> _Work to complete_: The pictures stay out; all of the data is to be printed exactly.

> _Exercise input_:
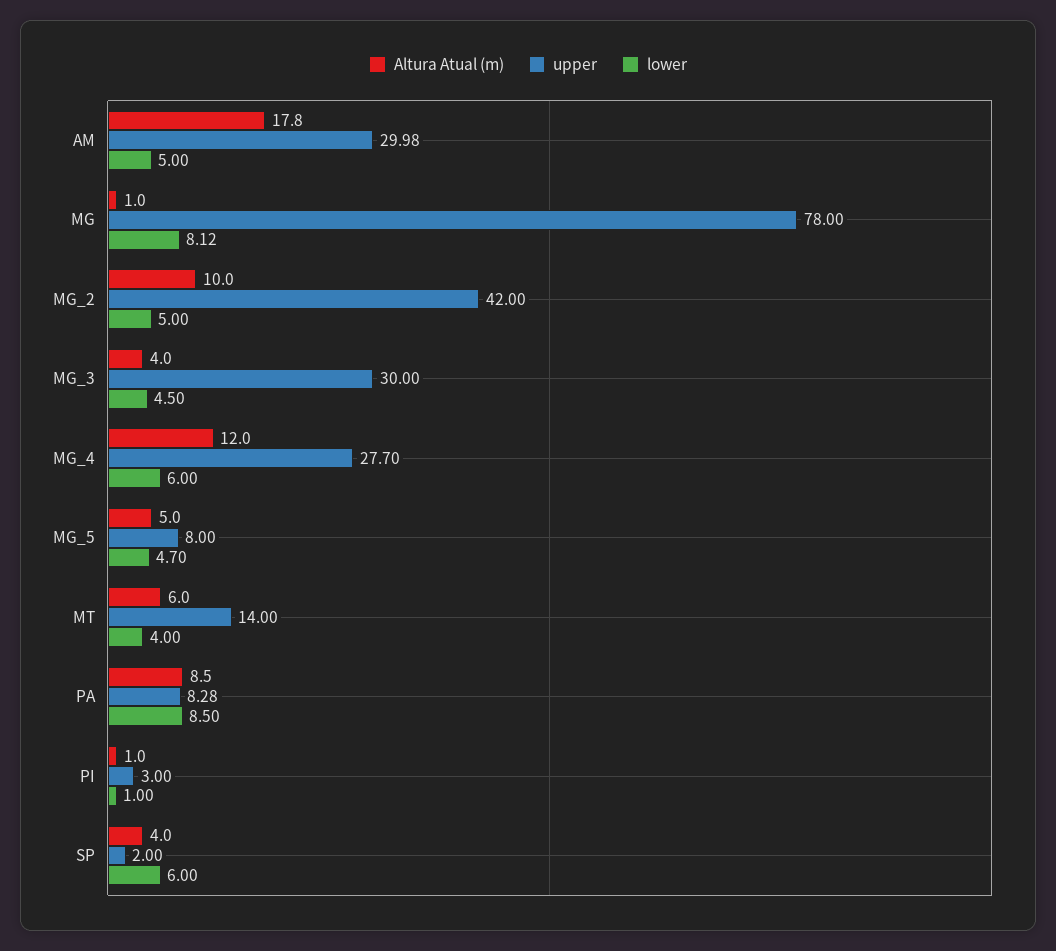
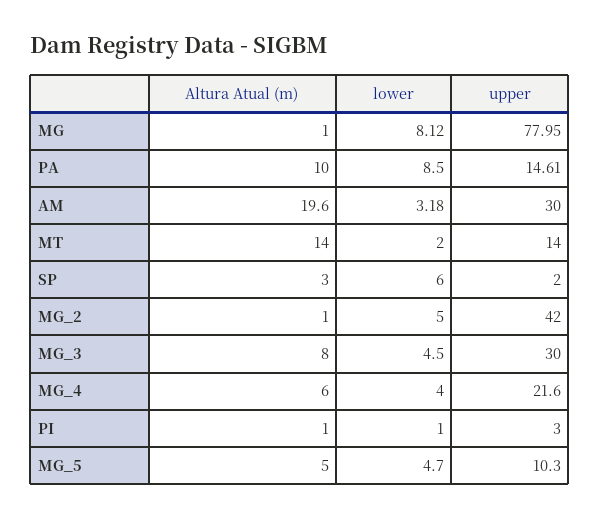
  {
    "Altura Atual (m)": {
-     "AM": 17.8,
+     "AM": 19.6,
      "MG": 1,
-     "MG_2": 10,
+     "MG_2": 1,
-     "MG_3": 4,
+     "MG_3": 8,
-     "MG_4": 12,
+     "MG_4": 6,
      "MG_5": 5,
-     "MT": 6,
+     "MT": 14,
-     "PA": 8.5,
+     "PA": 10,
      "PI": 1,
-     "SP": 4
+     "SP": 3
    },
    "upper": {
-     "AM": 29.98,
+     "AM": 30,
-     "MG": 78,
+     "MG": 77.95,
      "MG_2": 42,
      "MG_3": 30,
-     "MG_4": 27.7,
+     "MG_4": 21.6,
-     "MG_5": 8,
+     "MG_5": 10.3,
      "MT": 14,
-     "PA": 8.28,
+     "PA": 14.61,
      "PI": 3,
      "SP": 2
    },
    "lower": {
-     "AM": 5,
+     "AM": 3.18,
      "MG": 8.12,
      "MG_2": 5,
      "MG_3": 4.5,
-     "MG_4": 6,
+     "MG_4": 4,
      "MG_5": 4.7,
-     "MT": 4,
+     "MT": 2,
      "PA": 8.5,
      "PI": 1,
      "SP": 6
    }
  }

> _Task response_:
  {
    "Altura Atual (m)": {
-     "AM": 17.8,
+     "AM": 19.6,
      "MG": 1,
-     "MG_2": 10,
+     "MG_2": 1,
-     "MG_3": 4,
+     "MG_3": 8,
-     "MG_4": 12,
+     "MG_4": 6,
      "MG_5": 5,
-     "MT": 6,
+     "MT": 14,
-     "PA": 8.5,
+     "PA": 10,
      "PI": 1,
-     "SP": 4
+     "SP": 3
    },
    "upper": {
-     "AM": 29.98,
+     "AM": 30,
-     "MG": 78,
+     "MG": 77.95,
      "MG_2": 42,
      "MG_3": 30,
-     "MG_4": 27.7,
+     "MG_4": 21.6,
-     "MG_5": 8,
+     "MG_5": 10.3,
      "MT": 14,
-     "PA": 8.28,
+     "PA": 14.61,
      "PI": 3,
      "SP": 2
    },
    "lower": {
-     "AM": 5,
+     "AM": 3.18,
      "MG": 8.12,
      "MG_2": 5,
      "MG_3": 4.5,
-     "MG_4": 6,
+     "MG_4": 4,
      "MG_5": 4.7,
-     "MT": 4,
+     "MT": 2,
      "PA": 8.5,
      "PI": 1,
      "SP": 6
    }
  }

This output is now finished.